Since 2008, I have had the honor to serve on United Way's Fund Distribution Committee, which meets during the month of May and oversees the community impact grant process. Each year 40-50 volunteers are separated in to three panels (education, income and health) to review programs and make tough decisions regarding programs to fund and how much each program will receive. Who are these dedicated individuals? The beauty of this committee is the variety of the individuals and the many experiences and opinions that are brought to the table. Volunteers range from stay-at-home dads to CEOs, bankers to nonprofit professionals, students to professors, engineers to Realtors and everything in between. At the end of the day, all members are there to help create a measurable difference in the community and to ensure a transparent and effective process.
On the education panel, which I have been the chair of for several years, we take into consideration the variety of programs and the best practices it takes to move the needle on these important community issues.

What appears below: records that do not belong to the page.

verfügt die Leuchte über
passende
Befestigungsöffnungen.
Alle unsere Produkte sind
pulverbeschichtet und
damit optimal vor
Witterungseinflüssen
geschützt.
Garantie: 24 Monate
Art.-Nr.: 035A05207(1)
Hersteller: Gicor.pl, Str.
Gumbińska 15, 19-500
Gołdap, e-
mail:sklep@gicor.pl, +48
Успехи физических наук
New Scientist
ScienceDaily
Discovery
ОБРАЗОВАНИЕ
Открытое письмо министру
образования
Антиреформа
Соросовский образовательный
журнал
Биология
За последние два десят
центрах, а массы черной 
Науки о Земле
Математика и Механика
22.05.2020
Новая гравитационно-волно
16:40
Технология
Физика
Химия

There is always more need for funds than there are funds available so weighing all the considerations for what will make the most impact is always an interesting challenge. United Way is prioritizing efforts on preventive actions to stop issues before they happen, recognizing that it takes a variety of programs and tactics to develop preventive solutions and achieve community goals. For example, in order to increase the high school graduation rate (one of United Way's top goals) it's important to ensure families have the tools needed for a stable home life, to increase opportunities for early childhood development so children enter kindergarten ready to learn, to make sure kids are fed and able to concentrate in school, and to provide after-school programs and outlets to keep kids on track. All of those programs and strategies combine to raise the graduation rate and produce healthy, stable adults.

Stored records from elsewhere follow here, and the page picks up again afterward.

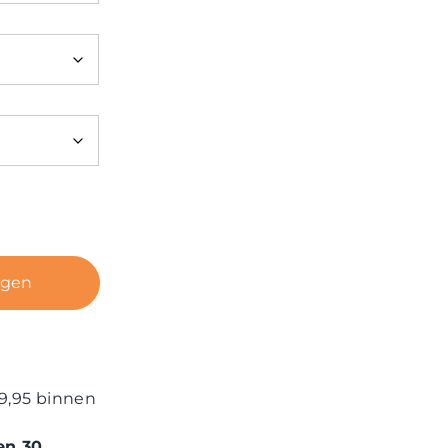
agen
9,95 binnen
en 30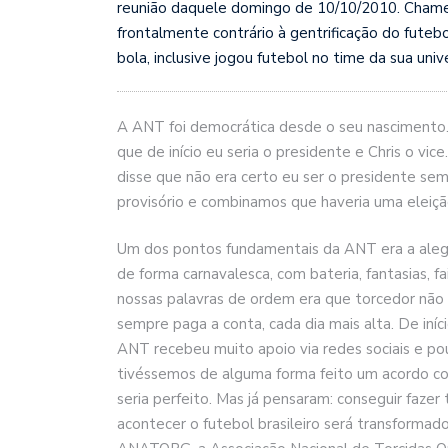
reunião daquele domingo de 10/10/2010. Chame
frontalmente contrário à gentrificação do futebo
bola, inclusive jogou futebol no time da sua uni
A ANT foi democrática desde o seu nascimento. 
que de início eu seria o presidente e Chris o vi
disse que não era certo eu ser o presidente sem
provisório e combinamos que haveria uma eleiçã
Um dos pontos fundamentais da ANT era a alegr
de forma carnavalesca, com bateria, fantasias, 
nossas palavras de ordem era que torcedor não 
sempre paga a conta, cada dia mais alta. De iníc
ANT recebeu muito apoio via redes sociais e po
tivéssemos de alguma forma feito um acordo co
seria perfeito. Mas já pensaram: conseguir faze
acontecer o futebol brasileiro será transformado 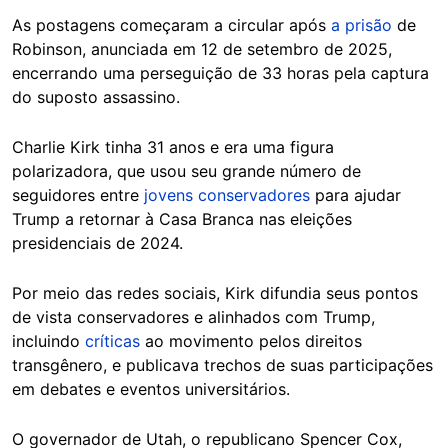
As postagens começaram a circular após
a prisão
de
Robinson, anunciada em 12 de setembro de 2025,
encerrando uma perseguição de 33 horas pela captura
do suposto assassino.
Charlie Kirk tinha 31 anos e era uma figura
polarizadora, que usou seu grande número de
seguidores entre
jovens conservadores
para ajudar
Trump a retornar à Casa Branca nas eleições
presidenciais de 2024.
Por meio das redes sociais, Kirk difundia seus pontos
de vista conservadores e alinhados com Trump,
incluindo
críticas
ao movimento pelos direitos
transgênero, e publicava trechos de suas participações
em debates e eventos universitários.
O governador de Utah, o republicano Spencer Cox,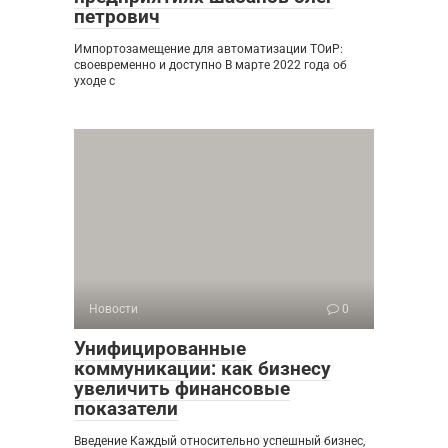
петрович
Импортозамещение для автоматизации ТОиР:
своевременно и доступно В марте 2022 года об
уходе с
Новости
0
Унифицированные
коммуникации: как бизнесу
увеличить финансовые
показатели
Введение Каждый относительно успешный бизнес,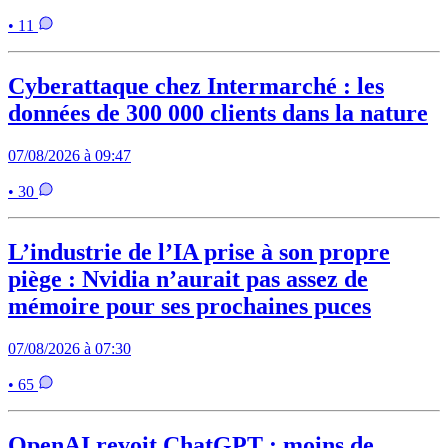
• 11
Cyberattaque chez Intermarché : les
données de 300 000 clients dans la nature
07/08/2026 à 09:47
• 30
L’industrie de l’IA prise à son propre
piège : Nvidia n’aurait pas assez de
mémoire pour ses prochaines puces
07/08/2026 à 07:30
• 65
OpenAI revoit ChatGPT : moins de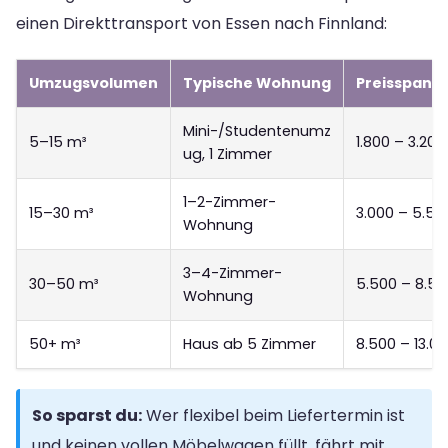
einen Direkttransport von Essen nach Finnland:
Umzugsvolumen
Typische Wohnung
Preisspanne
Mini-/Studentenumz
5–15 m³
1.800 – 3.200
ug, 1 Zimmer
1–2-Zimmer-
15–30 m³
3.000 – 5.50
Wohnung
3–4-Zimmer-
30–50 m³
5.500 – 8.50
Wohnung
50+ m³
Haus ab 5 Zimmer
8.500 – 13.0
So sparst du:
Wer flexibel beim Liefertermin ist
und keinen vollen Möbelwagen füllt, fährt mit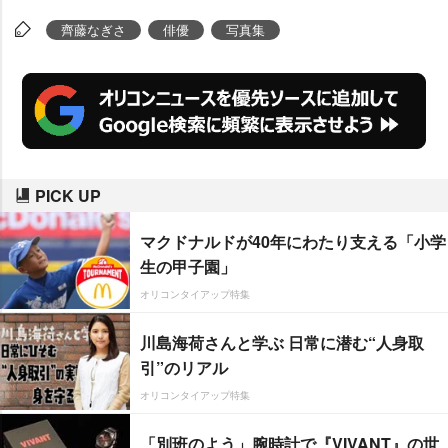
齊藤なぎさ
俳優
写真集
PICK UP
マクドナルドが40年にわたり支える「小学
生の甲子園」
オリコンタイアップ特集
川島海荷さんと学ぶ 日常に潜む“人身取
引”のリアル
オリコンタイアップ特集
「別班のよう」腕時計で『VIVANT』の世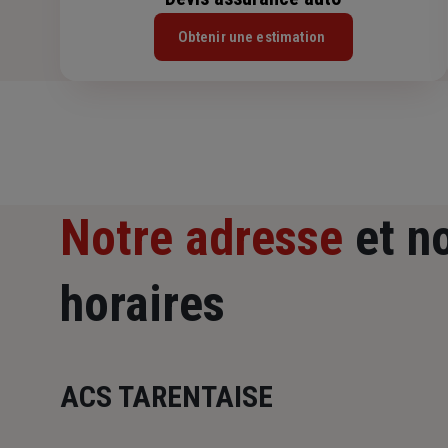
Obtenir une estimation
Notre adresse
et n
horaires
ACS TARENTAISE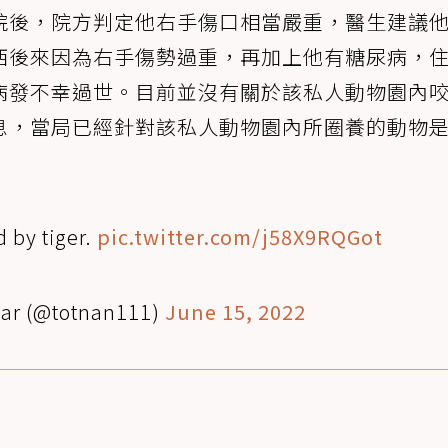
院後，院方判定他右手傷口相當嚴重，醫生建議
西後來因為右手傷勢過重，再加上他有糖尿病，
病發不幸過世。目前並沒有關於該私人動物園內
息，當局已經針對該私人動物園內所圈養的動物
d by tiger.
pic.twitter.com/j58X9RQGot
lar (@totnan111)
June 15, 2022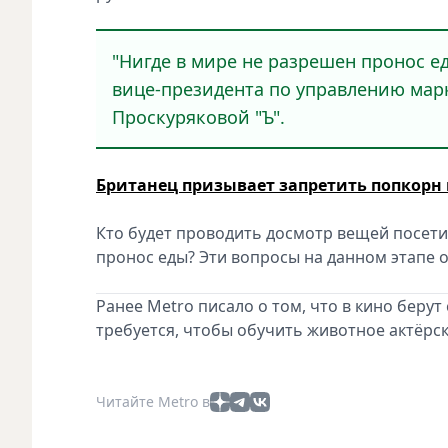
"Нигде в мире не разрешен пронос ед
вице-президента по управлению марк
Проскуряковой "Ъ".
Британец призывает запретить попкорн 
Кто будет проводить досмотр вещей посети
пронос еды? Эти вопросы на данном этапе о
Ранее Metro писало о том, что в кино беру
требуется, чтобы обучить животное актёрск
Читайте Metro в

Keeping United Way's goals in mind, committee volunteers attend numerous site visits that allow us to see a wide range of community programs in action, meet staff and volunteers and ensure that United Way dollars are being invested as effectively and efficiently as possible. Right now fund distribution panels are meeting daily, visiting programs, reviewing finances and learning about the variety of efforts it takes to create long-term community change. The panels review each of the programs funded from the previous year. Seeing this return on investment and the lives changed is truly inspiring. After all visits are conducted and grants are reviewed, the panels meet to give their final recommendations for program funding. The ultimate determiner for funding is based on the program's ability to achieve one of the specific goals in education, income, and/or health. With a variety of groups focused on the same goals and working together, we have seen these efforts pay off in Whatcom County with a 30 percent decrease in homelessness, a 10 percent increase in literacy readiness for entering kindergartners and an increase in access to recreational facilities, just to name a few.

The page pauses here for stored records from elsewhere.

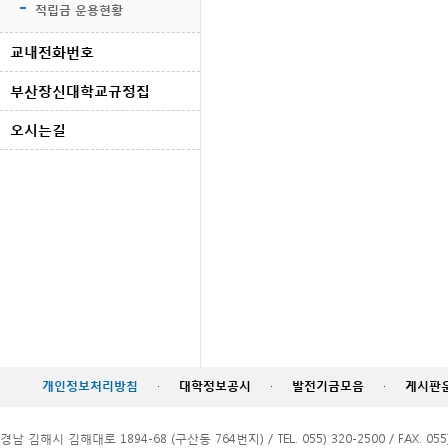
적립금 운용현황
교내전화번호
부산장신대학교규정집
오시는길
개인정보처리방침
·
대학정보공시
·
발전기금모음
·
게시판
경남 김해시 김해대로 1894-68 (구산동 764번지) / TEL. 055) 320-2500 / FAX. 055)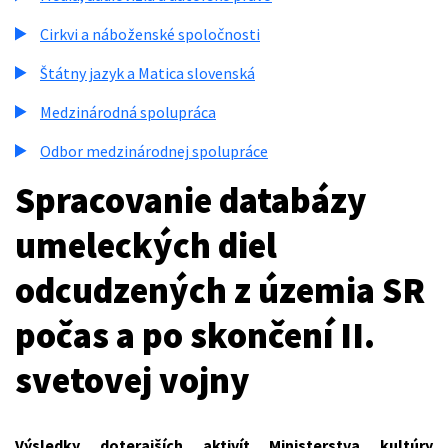
Cirkvi a náboženské spoločnosti
Štátny jazyk a Matica slovenská
Medzinárodná spolupráca
Odbor medzinárodnej spolupráce
Spracovanie databázy
umeleckých diel
odcudzených z územia SR
počas a po skončení II.
svetovej vojny
Výsledky doterajších aktivít Ministerstva kultúry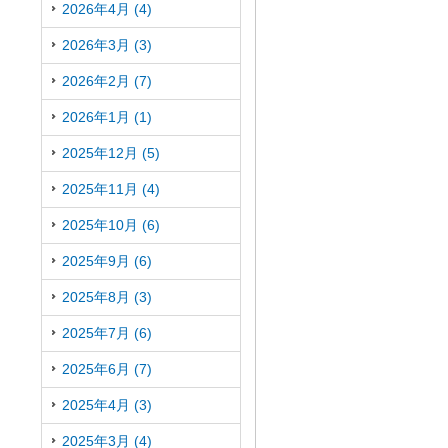
2026年4月 (4)
2026年3月 (3)
2026年2月 (7)
2026年1月 (1)
2025年12月 (5)
2025年11月 (4)
2025年10月 (6)
2025年9月 (6)
2025年8月 (3)
2025年7月 (6)
2025年6月 (7)
2025年4月 (3)
2025年3月 (4)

Taking part in this process is a labor of love. As my panel visits the agencies that work for our community one cannot help but be overcome by the sanguine attitude and dedication of their staff and volunteers. I have seen babies benefit from early intervention and retirees' lives enriched from extra help around their homes. Young families, without the help of our community, would be struggling so much more. Working at the WTA downtown bus station I see firsthand how the United Way contributions make a difference in people's lives. The improvement to our community can be seen throughout our county. I challenge all to continue to work to improve our community. Give to a charity, advocate for someone who cannot advocate for themselves and volunteer to be an agent of change.
Because volunteers raise the funds and volunteers distribute the funds, this is truly a community-owned process that helps create opportunities and inspire hope for a better tomorrow. I am so proud to volunteer with United Way of Whatcom County and to be part of this crucial community-changing effort.